Many of the applications of type II photooxygenations in organic synthesis come from
Waldemar Adam's investigations into the ene-reaction of singlet oxygen with acyclic alkenes. Through the cis effect and the presence of appropriate steering groups the reaction can even provide high regioselectivity and diastereoselectivity - two valuable stereochemical controls.

===Photodynamic therapy===

Photodynamic therapy (PDT) uses photooxygenation to destroy cancerous tissue. A photosensitizer is injected into the tumor and then specific wavelengths of light are exposed to the tissue to excite the Sens. The excited Sens generally follows a type I or II photooxygenation mechanism to result in oxidative damage to cells. Extensive oxidative damage to tumor cells will kill tumor cells. Also, oxidative damage to nearby blood vessels will cause local agglomeration and cut off nutrient supply to the tumor, thus starving the tumor.
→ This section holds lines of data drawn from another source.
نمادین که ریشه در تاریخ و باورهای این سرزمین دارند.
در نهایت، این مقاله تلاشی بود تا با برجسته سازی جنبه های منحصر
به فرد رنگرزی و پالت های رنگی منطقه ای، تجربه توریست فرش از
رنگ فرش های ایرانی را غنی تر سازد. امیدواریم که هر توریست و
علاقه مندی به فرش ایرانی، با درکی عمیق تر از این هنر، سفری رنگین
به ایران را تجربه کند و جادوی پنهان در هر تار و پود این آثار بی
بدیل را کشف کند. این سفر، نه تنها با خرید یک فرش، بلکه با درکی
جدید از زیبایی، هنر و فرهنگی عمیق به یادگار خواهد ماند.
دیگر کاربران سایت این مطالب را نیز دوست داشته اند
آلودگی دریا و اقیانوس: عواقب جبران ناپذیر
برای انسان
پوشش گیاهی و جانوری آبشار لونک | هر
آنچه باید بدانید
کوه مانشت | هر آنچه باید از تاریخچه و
An important consideration when selecting the Sens to be used in PDT is the specific wavelength of light the Sens will absorb to reach an excited state. Since the maximum penetration of tissues is achieved around wavelengths of 800 nm, selecting Sens that absorb around this range is advantageous as it allows for PDT to be affective on tumors beneath the outer most layer of the dermis. The window of 800 nm light is most effective at penetrating tissues because at wavelengths shorter than 800 nm the light starts to be scattered by the macromolecules of cells and at wavelengths longer than 800 nm water molecules will begin to absorb the light and convert it into heat.